Hillary patently believed that political persuasion was about process. She kept talking about the numbers of voters she had met and was going to meet. She would list the towns visited. And she would talk about herself, constantly, in the first person singular, long after Obama had begun to make a profound impact by talking much less about him than about the people he was addressing.

Here’s a classic example from an early Obama campaign speech. “We are choosing hope over fear. We’re choosing unity over division and sending a powerful message that change is coming to America. You said the time has come to tell the lobbyists who think their money and their influence speak louder than our voices that they don’t own this government — we do. And we are here to take it back…”

In contrast, in a segment (of similar length) of her concession speech Hillary Clinton, this weekend, referred to herself at least a dozen times: “I congratulate him... I endorse him... I throw my full support behind him... I have served in the US Senate with him... I have been in this campaign... I’ve had a front row seat…”

How could the emotionally intelligent, campaign-winning Bill Clinton and their team of seasoned advisers not spot all of these lethal habits and change them? The most obvious possibility is that they did spot them and attempted to change them without success. Hillary’s friends quote her as often saying “Coulda, shoulda, woulda”, in dismissal of criticisms made of any of her performances. Meaning, “Yeah, I know you’re going to tell me I coulda done better, I shoulda done X instead of Y”. It’s an understandable reaction to criticism. Too many political leaders are treated by their advisers as if the advisers owned the candidate, as if the candidate should just obey orders, learn lines and do what they’re told.

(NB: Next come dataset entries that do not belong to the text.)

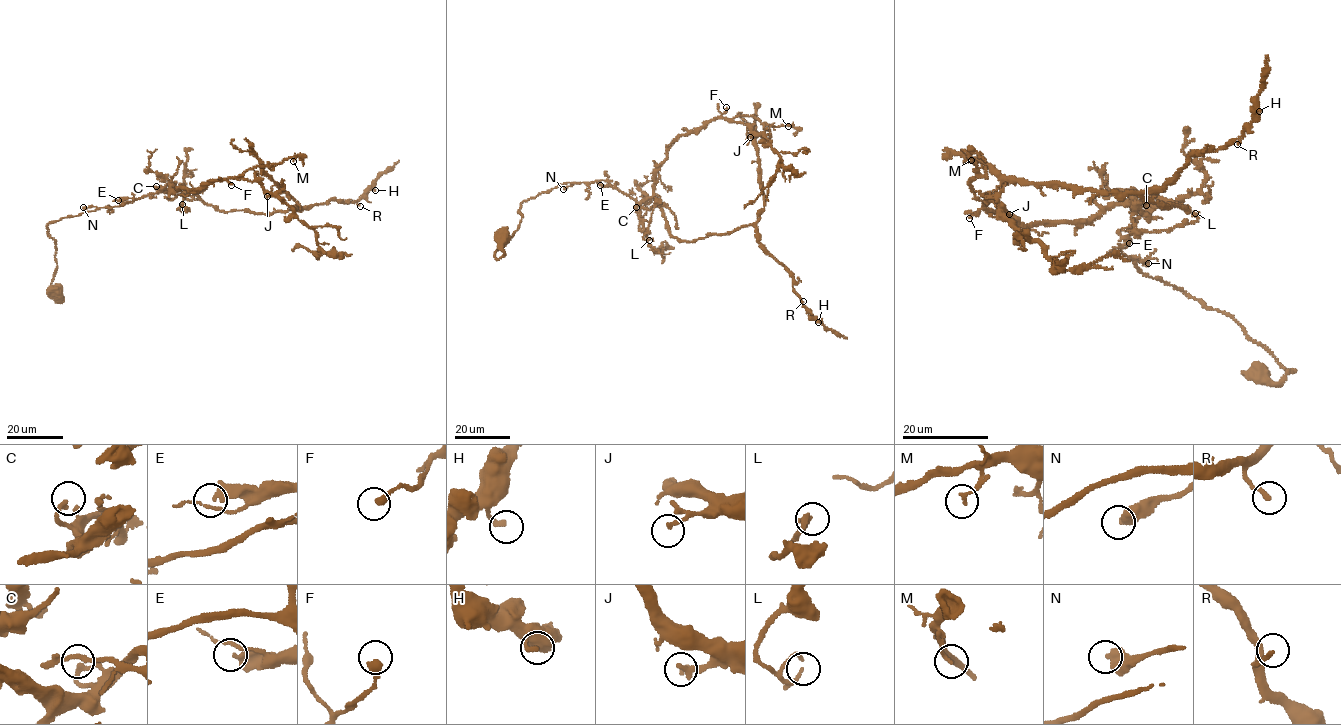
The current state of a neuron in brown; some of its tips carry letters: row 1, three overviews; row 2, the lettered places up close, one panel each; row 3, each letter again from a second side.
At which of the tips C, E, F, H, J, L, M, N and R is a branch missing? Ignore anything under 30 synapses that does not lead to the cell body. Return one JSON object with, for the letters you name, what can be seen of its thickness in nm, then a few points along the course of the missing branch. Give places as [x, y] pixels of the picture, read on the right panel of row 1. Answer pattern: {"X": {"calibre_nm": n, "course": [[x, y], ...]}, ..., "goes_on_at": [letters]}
{"goes_on_at": []}

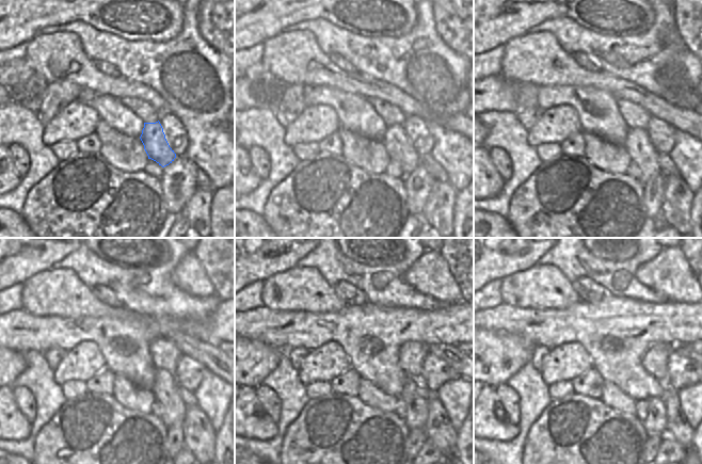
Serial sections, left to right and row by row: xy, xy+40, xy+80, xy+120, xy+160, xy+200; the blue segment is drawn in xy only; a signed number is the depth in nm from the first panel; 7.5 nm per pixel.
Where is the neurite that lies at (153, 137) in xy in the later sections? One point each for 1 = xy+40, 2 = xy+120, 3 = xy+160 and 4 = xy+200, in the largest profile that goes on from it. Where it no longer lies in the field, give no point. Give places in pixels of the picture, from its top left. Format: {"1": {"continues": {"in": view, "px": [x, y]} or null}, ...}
{"1": {"continues": {"in": "xy+40", "px": [396, 142]}}, "2": {"continues": {"in": "xy+120", "px": [164, 389]}}, "3": {"continues": {"in": "xy+160", "px": [416, 408]}}, "4": {"continues": {"in": "xy+200", "px": [655, 424]}}}

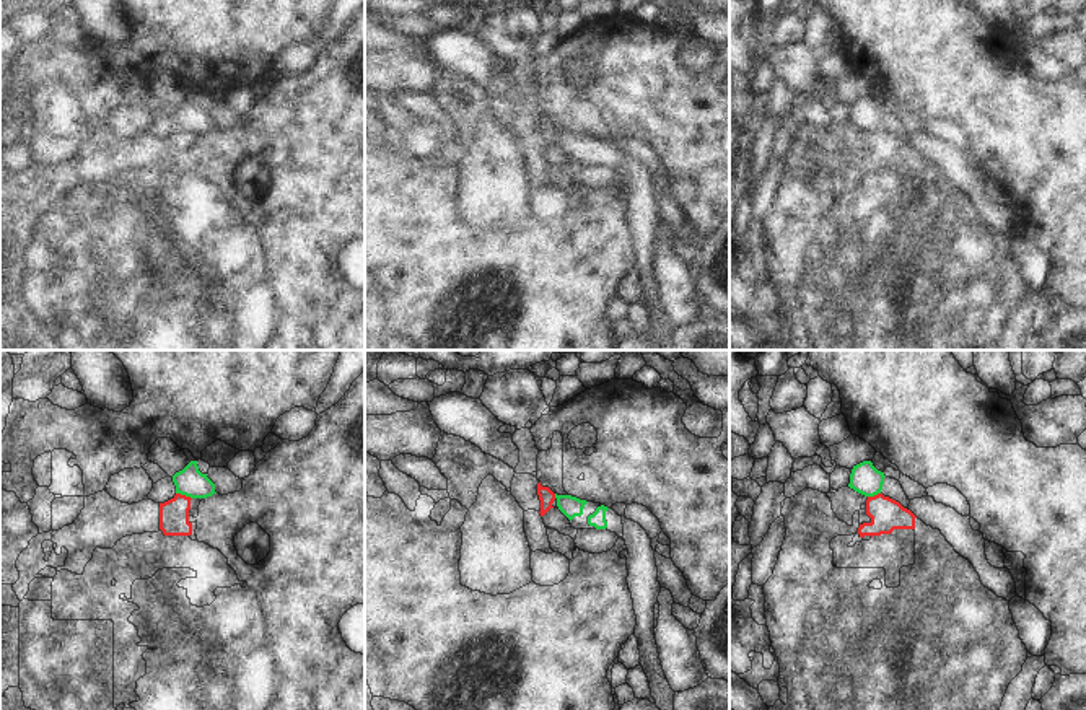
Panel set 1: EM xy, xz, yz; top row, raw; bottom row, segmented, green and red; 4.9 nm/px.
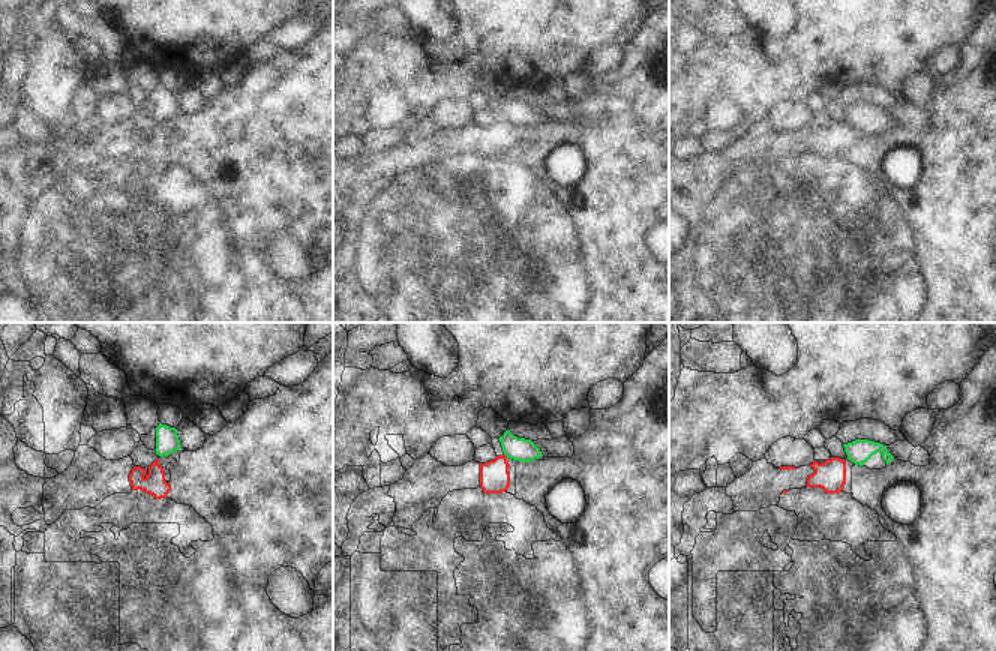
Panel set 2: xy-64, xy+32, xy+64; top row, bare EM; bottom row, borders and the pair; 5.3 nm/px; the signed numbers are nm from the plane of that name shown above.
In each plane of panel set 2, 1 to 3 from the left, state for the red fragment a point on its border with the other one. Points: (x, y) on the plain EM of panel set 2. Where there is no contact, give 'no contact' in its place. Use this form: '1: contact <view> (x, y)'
1: no contact
2: contact xy+32 (506, 119)
3: no contact

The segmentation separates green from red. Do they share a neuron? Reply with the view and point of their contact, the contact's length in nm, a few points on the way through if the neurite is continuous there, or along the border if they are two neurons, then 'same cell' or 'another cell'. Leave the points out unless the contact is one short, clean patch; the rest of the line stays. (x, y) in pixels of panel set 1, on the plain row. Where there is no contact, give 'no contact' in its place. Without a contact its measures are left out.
xy (184, 129) | 90 nm | along xy (176, 127), (191, 134) | another cell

Hillary Clinton’s “coulda, shoulda, woulda” formula of resistance to change may simply reflect her age. At 60, habits of speech, of behaviour and of thought are pretty much hard-wired, and she may have realised that no matter how much effort she put into it, her instincts would surface from beneath newly implanted methodologies. As they did. She fabricated a story about having come under sniper fire and when the story was questioned, dug her heels in. And, while some consultant clearly taught her the trick of pointing into a crowd on the pretence of spotting an old friend, the resultant bulgy-eyed spurious enthusiasm captured on camera looked cliched and spurious. Her tight-mouthed ostentatiously patient smile during Obama’s contribution to their debates looked even worse.

A popular media motif used to explain her failure is that the political context has radically changed. It hasn’t changed at all. What Bill Clinton instinctively knew, a decade ago, still applies. What he used to do, back then, would still work. Humanity never loses the need to dream dreams, see visions, forgive mistakes, identify with promise and be lifted by laughter.

The really sad aspect of Hillary’s defeat is that she wasn’t beaten by Obama. She was beaten by her own campaign’s incapacity to utilise the gold mine of knowledge they had and play to the strengths they used to have.